Comparing average whole gene expression of NRXN3 for 4 brain regions (amygdala, BA24, cerebellum and hippocampus) present in both our data set and in the Genotype-Tissue Expression (GTEx) project, yielded a strong correlation with r = 0.92. In both datasets, NRXN3 is expressed in higher amounts in the cerebellum compared to other regions. For a direct comparison between the OSU and GTEx NRXN3 isoform expression, we adopted the transcript profile annotated in GTEx.
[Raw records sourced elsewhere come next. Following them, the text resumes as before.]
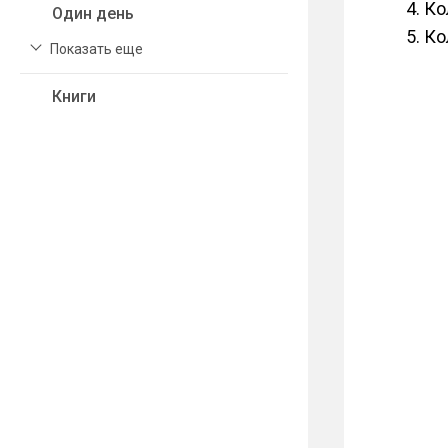
Ко
Один день
Ко
Показать еще
Книги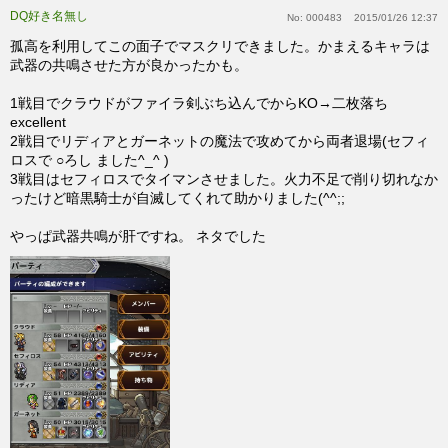
DQ好き名無し
No:
000483
2015/01/26 12:37
孤高を利用してこの面子でマスクリできました。かまえるキャラは
武器の共鳴させた方が良かったかも。
1戦目でクラウドがファイラ剣ぶち込んでからKO→二枚落ち
excellent
2戦目でリディアとガーネットの魔法で攻めてから両者退場(セフィ
ロスで ○ろし ました^_^ )
3戦目はセフィロスでタイマンさせました。火力不足で削り切れなか
ったけど暗黒騎士が自滅してくれて助かりました(^^;;
やっぱ武器共鳴が肝ですね。 ネタでした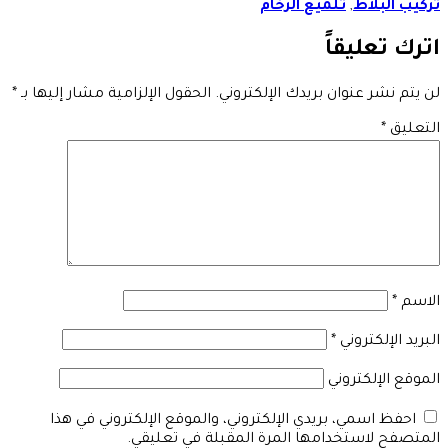
تركيب البلاط
,
تلميع الرخام
اترك تعليقاً
لن يتم نشر عنوان بريدك الإلكتروني.
الحقول الإلزامية مشار إليها بـ
*
التعليق
*
الاسم
*
البريد الإلكتروني
*
الموقع الإلكتروني
احفظ اسمي، بريدي الإلكتروني، والموقع الإلكتروني في هذا
المتصفح لاستخدامها المرة المقبلة في تعليقي.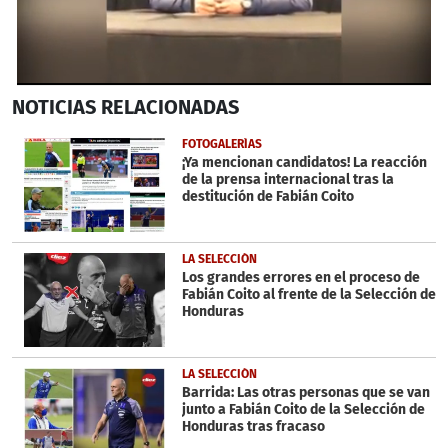
0
NOTICIAS
RELACIONADAS
seconds
of
3
FOTOGALERÍAS
minutes,
¡Ya mencionan candidatos! La reacción
42
de la prensa internacional tras la
seconds
destitución de Fabián Coito
LA SELECCIÓN
Los grandes errores en el proceso de
Fabián Coito al frente de la Selección de
Honduras
LA SELECCIÓN
Barrida: Las otras personas que se van
junto a Fabián Coito de la Selección de
Honduras tras fracaso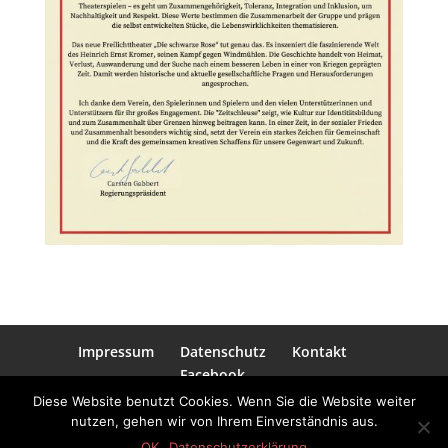
Impressum
Datenschutz
Kontakt
Facebook
Diese Website benutzt Cookies. Wenn Sie die Website weiter
nutzen, gehen wir von Ihrem Einverständnis aus.
2018 Zeitschleuse e.V. • Alle Rechte
OK
Datenschutzerklärung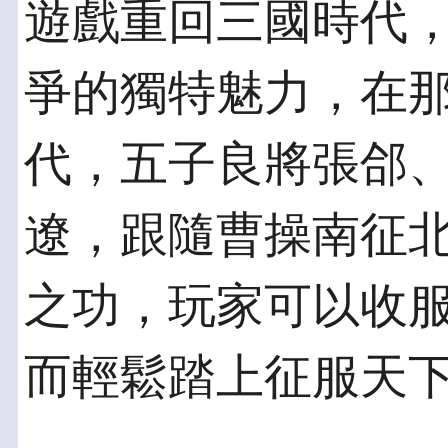
遊戲重回三國時代
爭的獨特魅力，在
代，五子良將張郃
遼，跟隨曹操南征
之功，玩家可以收
而輕鬆踏上征服天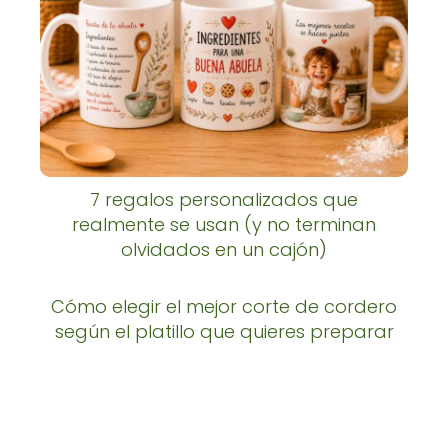
7 regalos personalizados que
realmente se usan (y no terminan
olvidados en un cajón)
Cómo elegir el mejor corte de cordero
según el platillo que quieres preparar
In our dataset, the three most prominent isoforms were ENST00000428277.2, ENST00000555387.1, and ENST00000554738.1, while in the GTEx brain regions, ENST00000428277.2 accounts for approximately 80 % of NRXN3 mRNA compared to ~30 % in the OSU brains. This difference is likely due to library preparation and poly-A selection employed by GTEx. If we focus on the latter two isoforms, the ratio of these two isoforms favors ENST00000554738.1 in both GTEx and OSU in the cerebellum and favors ENST00000555387.1 in the other 3 overlapping regions. ENST00000554738.1 corresponds to NRXN3_dup5, and ENST00000555387.1 corresponds to NRXN3_dup0 confirming the results shown in Additional file 7: Figure S6.

Allelic RNA expression

Using strict filtering criteria, we identified a group of genes with allelic expression imbalance in any sample from different brain regions. The stringent filters used here detect only the most striking signals of allelic expression imbalance. The combination of these parameters with large scale genotyping with GeneChip of the gDNA provides strong evidence a variant is truly heterozygous and that a finding of allelic RNA expression imbalance (AEI) is justified. This approach yielded a list of genes likely to be under regulatory influence where one copy of the gene is preferentially expressed. Given that only ten subjects were analyzed, the minor allele frequency of any regulatory variant can vary substantially over a broad range. However, this range is much narrower when 2 of 10 subjects display AEI for any given gene, implying a mean allele frequency of ~10 %. We detect 6 genes with AEI in more than one subject, indicating that a frequent regulatory variant is present with substantial effect on expression (Table 4). Four of these genes had been previously identified as containing eQTLs, i.e., variants that are associated with mRNA expression in various tissues, providing independent confirmation that these genes are under regulatory influence in other tissues. Three genes were found to be associated with clinical phenotypes in GWAS studies (Table 4). LPAR1 encodes a receptor for lysophosphatidic acid and has been associated with alcoholism (rs509276, located upstream of LPAR1; p = 2.5e-5 in Collaborative Study on the Genetics of Alcoholism COGA [53]). PSD3 (encoding Pleckstrin and SEC7 domains-containing protein 3) is a cancer risk gene that has been associated with memory functions (rs901732, intronic, p = 3.7e-8; rs1386687, intronic, p = 7.9e-6; Framingham Heart Study [54]). Lastly, GNAS (encoding the Gsα subunit of stimulatory G proteins) is a critical signaling molecule in the activation of adenylyl cyclase and has been associated with numerous disorders and phenotypes (see OMIM). A detailed analysis of all cases of AEI is ongoing.

Conclusions

RNA sequencing identifies distinct and consistent differences in gene expression between brain regions. Non-coding RNAs are also differentially expressed between brain regions and may play a role in regulation of gene expression and functional differentiation of the different brain areas. Smoking affects coding and non-coding transcript expression in BA46 in a number of genes related to nicotine exposure. The purpose of this report was to provide an overview of the data source created by sequencing 10 brain regions of 10 subjects. We present here patterns of expression of various types of RNA, differential expression between tissues, differences in the expression of RNA isoforms, and detection of allelic expression analysis identifying genes under regulatory genetic influence.